==== Document excerpt ====

Soprano Plitmann gives sterling advocacy to Daugherty song cycle at Festival Miami

By Lawrence Budmen

Soprano Hila Plitmann and the Frost Wind Ensemble  gave the local premiere of Michael Daugherty's song cycle "Labyrinth of Love" Sunday night at Festival Miami.

Hila Plitmann and the Frost Wind Ensemble gave the local premiere of Michael Daugherty’s song cycle “Labyrinth of Love” Sunday night at Festival Miami.

Gary Green’s concerts with the  Frost Wind Ensemble are  always invigorating experiences. His command and skill in the wind band repertoire and enthusiasm for contemporary music make his performances real events for adventurous listeners.

For his Festival Miami program on Sunday afternoon at UM Gusman Concert Hall, Green led a compelling new song cycle and a transcription of a familiar classic.

Michael Daugherty has made a reputation as a composer of works with pop cultural themes and references. He has created scores celebrating Superman, Elvis and Jacqueline Kennedy Onassis. (His opera Jackie O will be presented by the UM Frost Opera Theater in April, 2014.) He studied composition with such icons of the avant garde and high modernism as Charles Wuorinen, Betsy Jolas, Mario Davidovsky and Jacob Druckman.

====

* Tasks to perform:
a. Name every composer the concert review says Michael Daugherty studied composition with.
b. According to the concert review, what makes Gary Green's performances real events for adventurous listeners?
c. Write out the concert review's passage that opens with the words "Hila Plitmann and the Frost Wind Ensemble gave" and stops after "a familiar classic.".

==== Given data ====

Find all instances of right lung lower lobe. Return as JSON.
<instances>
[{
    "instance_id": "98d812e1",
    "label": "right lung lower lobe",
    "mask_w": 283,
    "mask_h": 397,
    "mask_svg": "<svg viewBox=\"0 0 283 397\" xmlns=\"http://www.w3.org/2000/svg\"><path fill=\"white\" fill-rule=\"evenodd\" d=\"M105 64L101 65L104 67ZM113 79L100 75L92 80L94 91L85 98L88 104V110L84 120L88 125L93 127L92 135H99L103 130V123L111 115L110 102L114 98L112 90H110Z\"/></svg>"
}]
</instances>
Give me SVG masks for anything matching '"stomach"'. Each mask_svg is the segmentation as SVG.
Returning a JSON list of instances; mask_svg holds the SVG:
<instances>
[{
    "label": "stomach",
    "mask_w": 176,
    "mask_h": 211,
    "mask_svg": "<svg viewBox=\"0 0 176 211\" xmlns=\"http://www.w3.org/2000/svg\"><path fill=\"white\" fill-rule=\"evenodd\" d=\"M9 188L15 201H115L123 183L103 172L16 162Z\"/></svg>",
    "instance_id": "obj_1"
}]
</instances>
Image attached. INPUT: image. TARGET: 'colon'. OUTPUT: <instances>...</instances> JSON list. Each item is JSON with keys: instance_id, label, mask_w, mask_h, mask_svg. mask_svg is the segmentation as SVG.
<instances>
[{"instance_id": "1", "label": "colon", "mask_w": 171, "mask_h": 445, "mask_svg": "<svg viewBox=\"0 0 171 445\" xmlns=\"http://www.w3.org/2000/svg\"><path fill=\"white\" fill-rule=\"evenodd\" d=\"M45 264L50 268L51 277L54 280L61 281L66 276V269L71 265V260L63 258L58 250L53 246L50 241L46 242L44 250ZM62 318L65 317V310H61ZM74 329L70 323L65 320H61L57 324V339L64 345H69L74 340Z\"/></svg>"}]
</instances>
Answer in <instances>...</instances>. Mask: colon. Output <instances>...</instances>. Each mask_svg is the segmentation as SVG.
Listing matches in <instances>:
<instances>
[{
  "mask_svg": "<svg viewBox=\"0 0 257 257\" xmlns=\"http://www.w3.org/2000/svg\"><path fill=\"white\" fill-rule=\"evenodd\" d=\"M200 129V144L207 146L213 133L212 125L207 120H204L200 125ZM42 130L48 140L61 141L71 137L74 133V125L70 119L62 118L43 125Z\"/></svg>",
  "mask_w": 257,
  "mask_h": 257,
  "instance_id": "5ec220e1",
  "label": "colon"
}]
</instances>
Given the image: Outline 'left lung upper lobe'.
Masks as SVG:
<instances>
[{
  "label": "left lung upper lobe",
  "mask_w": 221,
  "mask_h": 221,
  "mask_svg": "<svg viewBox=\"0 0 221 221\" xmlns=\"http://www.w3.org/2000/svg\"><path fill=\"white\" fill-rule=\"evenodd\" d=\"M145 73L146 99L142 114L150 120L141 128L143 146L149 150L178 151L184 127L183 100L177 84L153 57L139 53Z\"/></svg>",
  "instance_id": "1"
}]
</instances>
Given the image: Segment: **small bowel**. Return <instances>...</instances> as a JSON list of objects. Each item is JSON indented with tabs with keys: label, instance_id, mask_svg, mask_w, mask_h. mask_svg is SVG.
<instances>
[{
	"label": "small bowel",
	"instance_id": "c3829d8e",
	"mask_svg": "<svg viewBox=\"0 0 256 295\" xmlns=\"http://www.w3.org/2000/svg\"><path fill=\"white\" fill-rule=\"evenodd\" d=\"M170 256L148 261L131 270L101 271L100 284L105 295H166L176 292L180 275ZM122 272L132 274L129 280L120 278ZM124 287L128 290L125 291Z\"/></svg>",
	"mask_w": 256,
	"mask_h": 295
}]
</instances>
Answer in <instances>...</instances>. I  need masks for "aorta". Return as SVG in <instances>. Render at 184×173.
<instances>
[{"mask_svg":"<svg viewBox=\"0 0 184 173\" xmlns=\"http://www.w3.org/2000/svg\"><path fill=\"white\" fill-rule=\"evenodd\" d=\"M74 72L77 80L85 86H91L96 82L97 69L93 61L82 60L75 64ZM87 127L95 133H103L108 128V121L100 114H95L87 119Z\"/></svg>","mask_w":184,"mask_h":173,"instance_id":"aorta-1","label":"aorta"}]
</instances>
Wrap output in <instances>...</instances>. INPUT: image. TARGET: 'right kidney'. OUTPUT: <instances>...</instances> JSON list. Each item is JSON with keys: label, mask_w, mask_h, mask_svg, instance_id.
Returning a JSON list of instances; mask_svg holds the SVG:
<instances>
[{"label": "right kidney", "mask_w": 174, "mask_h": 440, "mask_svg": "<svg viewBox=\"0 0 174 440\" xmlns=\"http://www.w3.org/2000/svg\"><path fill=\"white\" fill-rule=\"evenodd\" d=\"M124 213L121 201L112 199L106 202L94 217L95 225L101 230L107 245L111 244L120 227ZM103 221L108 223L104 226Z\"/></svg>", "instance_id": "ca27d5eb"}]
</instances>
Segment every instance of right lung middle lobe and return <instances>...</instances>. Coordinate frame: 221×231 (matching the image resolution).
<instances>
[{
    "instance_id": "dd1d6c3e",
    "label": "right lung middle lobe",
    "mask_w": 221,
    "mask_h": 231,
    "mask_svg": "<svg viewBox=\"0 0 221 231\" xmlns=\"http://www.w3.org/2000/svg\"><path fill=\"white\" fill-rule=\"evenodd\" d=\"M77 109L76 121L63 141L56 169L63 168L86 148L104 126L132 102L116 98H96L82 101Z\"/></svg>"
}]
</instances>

====
==== Given data ====

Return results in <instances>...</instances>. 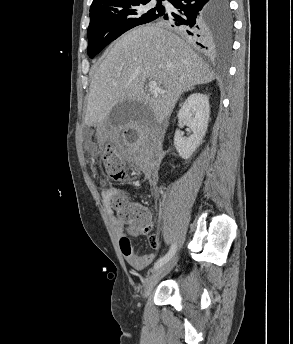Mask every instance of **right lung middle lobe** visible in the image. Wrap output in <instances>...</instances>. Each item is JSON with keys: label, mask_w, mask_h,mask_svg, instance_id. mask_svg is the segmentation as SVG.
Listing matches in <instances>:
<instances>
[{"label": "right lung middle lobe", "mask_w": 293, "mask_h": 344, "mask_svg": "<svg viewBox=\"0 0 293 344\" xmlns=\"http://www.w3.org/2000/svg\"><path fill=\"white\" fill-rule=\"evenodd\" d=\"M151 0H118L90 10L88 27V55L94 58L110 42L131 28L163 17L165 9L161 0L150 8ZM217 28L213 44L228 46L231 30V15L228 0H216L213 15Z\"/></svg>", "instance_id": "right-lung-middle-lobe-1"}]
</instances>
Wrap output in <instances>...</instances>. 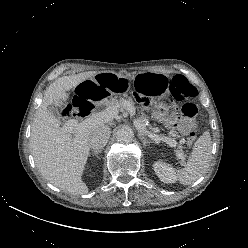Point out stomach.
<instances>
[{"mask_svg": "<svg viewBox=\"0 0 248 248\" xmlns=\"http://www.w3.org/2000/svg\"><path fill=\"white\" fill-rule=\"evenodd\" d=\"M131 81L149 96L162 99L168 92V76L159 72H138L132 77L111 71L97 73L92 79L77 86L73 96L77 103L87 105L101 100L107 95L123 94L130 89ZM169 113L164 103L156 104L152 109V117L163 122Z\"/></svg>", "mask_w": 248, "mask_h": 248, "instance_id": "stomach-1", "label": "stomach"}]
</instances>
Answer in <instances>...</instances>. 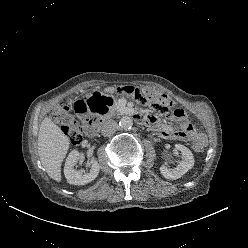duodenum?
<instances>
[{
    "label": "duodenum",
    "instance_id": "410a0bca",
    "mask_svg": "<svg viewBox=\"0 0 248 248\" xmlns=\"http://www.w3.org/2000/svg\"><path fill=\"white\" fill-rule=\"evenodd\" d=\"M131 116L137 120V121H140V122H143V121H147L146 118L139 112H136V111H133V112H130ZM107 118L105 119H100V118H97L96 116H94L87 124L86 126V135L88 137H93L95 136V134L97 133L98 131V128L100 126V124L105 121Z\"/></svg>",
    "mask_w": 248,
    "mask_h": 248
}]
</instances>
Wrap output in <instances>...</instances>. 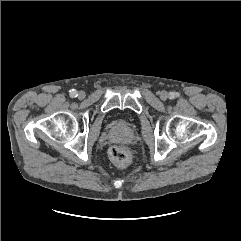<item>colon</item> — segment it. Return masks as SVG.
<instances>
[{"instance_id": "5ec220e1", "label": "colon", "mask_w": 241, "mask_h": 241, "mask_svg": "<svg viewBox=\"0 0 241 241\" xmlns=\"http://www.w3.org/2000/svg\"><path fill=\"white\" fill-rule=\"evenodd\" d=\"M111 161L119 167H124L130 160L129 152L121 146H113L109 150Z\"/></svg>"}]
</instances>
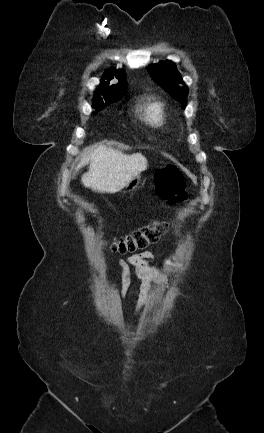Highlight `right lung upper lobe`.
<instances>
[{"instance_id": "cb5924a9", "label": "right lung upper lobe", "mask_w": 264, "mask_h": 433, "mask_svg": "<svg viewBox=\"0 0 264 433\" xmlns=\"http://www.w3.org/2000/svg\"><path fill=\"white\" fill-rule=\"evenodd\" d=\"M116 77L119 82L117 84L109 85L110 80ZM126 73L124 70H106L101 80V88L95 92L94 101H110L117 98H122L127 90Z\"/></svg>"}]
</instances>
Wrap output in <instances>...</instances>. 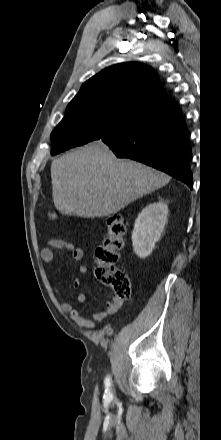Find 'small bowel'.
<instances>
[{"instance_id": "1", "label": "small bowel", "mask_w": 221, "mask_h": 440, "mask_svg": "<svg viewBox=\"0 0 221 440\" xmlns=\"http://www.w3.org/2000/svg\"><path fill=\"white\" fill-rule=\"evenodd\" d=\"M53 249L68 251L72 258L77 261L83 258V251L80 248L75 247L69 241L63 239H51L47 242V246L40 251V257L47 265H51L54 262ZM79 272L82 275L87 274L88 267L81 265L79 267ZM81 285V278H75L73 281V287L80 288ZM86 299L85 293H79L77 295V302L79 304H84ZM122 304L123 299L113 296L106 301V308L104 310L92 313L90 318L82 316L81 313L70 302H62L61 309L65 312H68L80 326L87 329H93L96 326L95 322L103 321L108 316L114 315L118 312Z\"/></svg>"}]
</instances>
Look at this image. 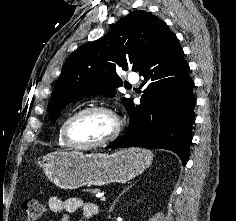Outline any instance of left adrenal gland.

====

* Solutions in order:
a. Charles Wuorinen, Betsy Jolas, Mario Davidovsky, Jacob Druckman

b. His command of and skill in the wind band repertoire, together with his enthusiasm for contemporary music, make his performances real events for adventurous listeners.

c.
Hila Plitmann and the Frost Wind Ensemble gave the local premiere of Michael Daugherty’s song cycle “Labyrinth of Love” Sunday night at Festival Miami.

Gary Green’s concerts with the  Frost Wind Ensemble are  always invigorating experiences. His command and skill in the wind band repertoire and enthusiasm for contemporary music make his performances real events for adventurous listeners.

For his Festival Miami program on Sunday afternoon at UM Gusman Concert Hall, Green led a compelling new song cycle and a transcription of a familiar classic.